=== Begin Enclosure ===

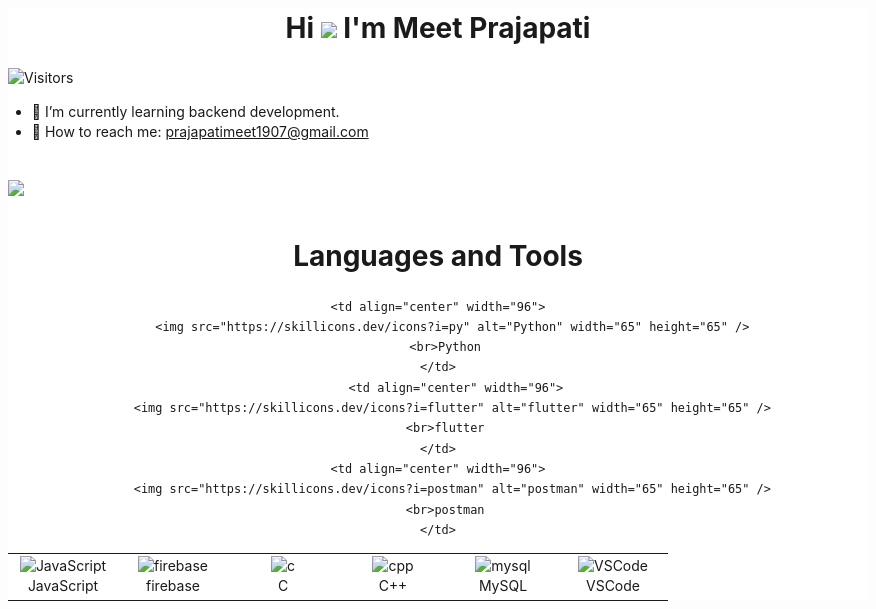 <h1 align="center">Hi <img src="https://raw.githubusercontent.com/MartinHeinz/MartinHeinz/master/wave.gif" width="30px"> I'm <b>Meet Prajapati</b></h1>

![Visitors](https://api.visitorbadge.io/api/visitors?path=https%3A%2F%2Fgithub.com%2Fmeetprajapati19%2Fmeetprajapati19&label=VISITORS&countColor=%23263759&labelStyle=upper)
<ul dir="auto">

<li><g-emoji class="g-emoji" alias="seedling" fallback-src="https://github.githubassets.com/images/icons/emoji/unicode/1f331.png">🌱</g-emoji> I’m currently learning backend development.</li>

<li> 🔗 How to reach me:  <a href="mailto:jayjalaram25104@gmail.com"> prajapatimeet1907@gmail.com </a></li>
</ul>
<br>




<img align="center" width="400" src="mygif.gif">


<div align="center">

<h1 align="center">Languages and Tools</h1>

<table align="center">
  <tr>
    <td align="center" width="96">
        <img src="https://skillicons.dev/icons?i=js" alt="JavaScript" width="65" height="65" />
      <br>JavaScript
    </td>
        <td align="center" width="96">
        <img src="https://skillicons.dev/icons?i=firebase" alt="firebase" width="65" height="65" />
      <br>firebase
    </td>
            <td align="center" width="96">
        <img src="https://skillicons.dev/icons?i=c" alt="c" width="65" height="65" />
      <br>C
    </td>
           <td align="center" width="96">
        <img src="https://skillicons.dev/icons?i=cpp" alt="cpp" width="65" height="65" />
      <br>C++
    </td>
                <td align="center" width="96">
        <img src="https://skillicons.dev/icons?i=mysql" alt="mysql" width="65" height="65" />
      <br>MySQL
    </td>
    <td align="center" width="96">
        <img src="https://skillicons.dev/icons?i=vscode" alt="VSCode" width="65" height="65" />
      <br>VSCode
    </td>

    <td align="center" width="96">
        <img src="https://skillicons.dev/icons?i=py" alt="Python" width="65" height="65" />
      <br>Python
    </td>
         <td align="center" width="96">
        <img src="https://skillicons.dev/icons?i=flutter" alt="flutter" width="65" height="65" />
      <br>flutter
    </td>
    <td align="center" width="96">
        <img src="https://skillicons.dev/icons?i=postman" alt="postman" width="65" height="65" />
      <br>postman
    </td>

=== End Enclosure ===

-- Work instructions --
Your reply should be one number: how many lines in this listing contain the string "postman".

-- Result of this task --
2